There are no countertops in our kitchen yet and, because the sink gets mounted into the countertops, there is no sink, but there is a working refrigerator and we do have the working oven/stove we bought off Craigslist and tied with cords in a truck, so if we weren’t babying the bathtub right now, we could probably eat almost normal and wash dishes there. I think we are gluttons for more work because after reading articles on WaterSoftenerGuide.com we definitely want a water softener installed.
When people come into the house, people like Herschel or the counter guy or the conveyor belt of plumbers who have visited us over the last week to diagnose and give estimates on the massive plumbing surprise in our 50-year-old cast-iron pipes, they say things like, “So, huh, you’re living here like this?” or “Doing it yourself?” and, my personal favorite, from the first plumber, who happily sat down on our fireplace hearth when we couldn’t locate a chair: “I bet this sounded like a lot more fun when you were talking about it.” It did, when I was looking at loft conversions Plymouth magazine and dreaming of the different ways it would be, this was not it.
This is what living in a renovation is like. Every other day my eyes catch on the missing baseboards or spots needing paint touchups or the room downstairs filled with boxes (one side: kitchen, other side: books) still unpacked, and my heartbeats quicken and my breath almost stops and I say panicky things like “What are we going to dooooooo?” in a whiny voice like I’m a preteen girl. Tim’s hands are covered in callouses, we’re both black and blue, I’m pretty sure I still have lingering white paint on my big toe and everything costs so much money, more money than you can possibly estimate when you’re doing your due diligence of getting a home inspection and asking for a home warranty and setting aside an emergency fund. We talk about the impermanence of life, the way nothing is ever perfect and finished, never for always, even when it’s done. New things become old things. Fixed things become broken things. Even as we restore and redeem and make new this space with walls around us, our bodies decay every day. We are working for a house that will someday perish. This world is not our home.

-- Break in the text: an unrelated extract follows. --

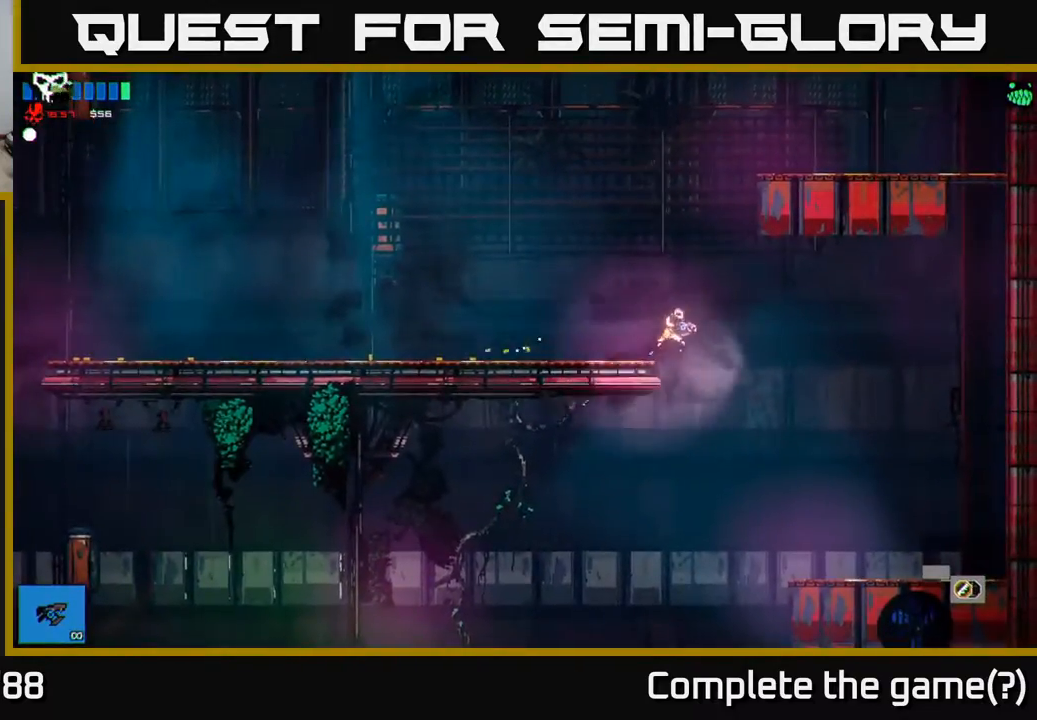
{"buttons": [], "left_stick": "left", "right_stick": "center", "events": [[150, "left_stick", "left"]]}
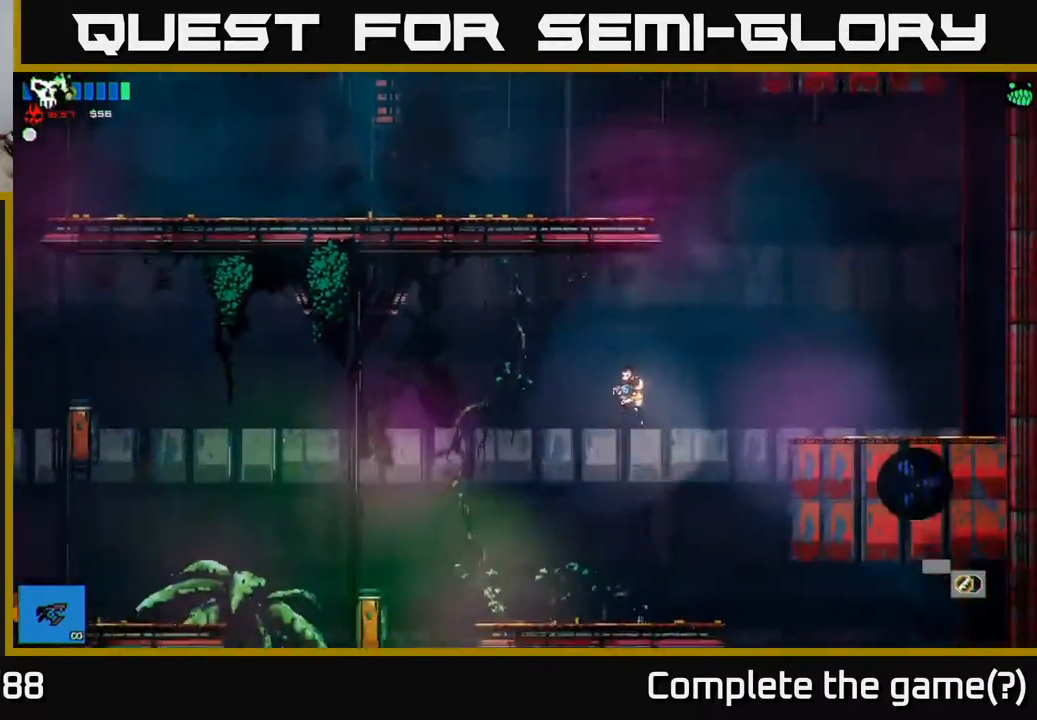
{"buttons": [], "left_stick": "left", "right_stick": "center", "events": [[17, "left_stick", "right"], [233, "left_stick", "left"]]}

Tonight, Tim makes a salad, our stumbling, staggering almost-return to routine. He fishes a bowl from the basement boxes that he will later awkwardly wash in the downstairs pedestal sink and combines Romaine with sliced apples, avocado, simple dressing and salt. He spreads this dinner on two paper plates, and the familiar pain in my chest is replaced at least in that moment by real joy that if I am standing in this chaos, at least standing in this chaos is a tangible reminder to hold this house loosely and at least when I am standing in this chaos I am standing in it with him.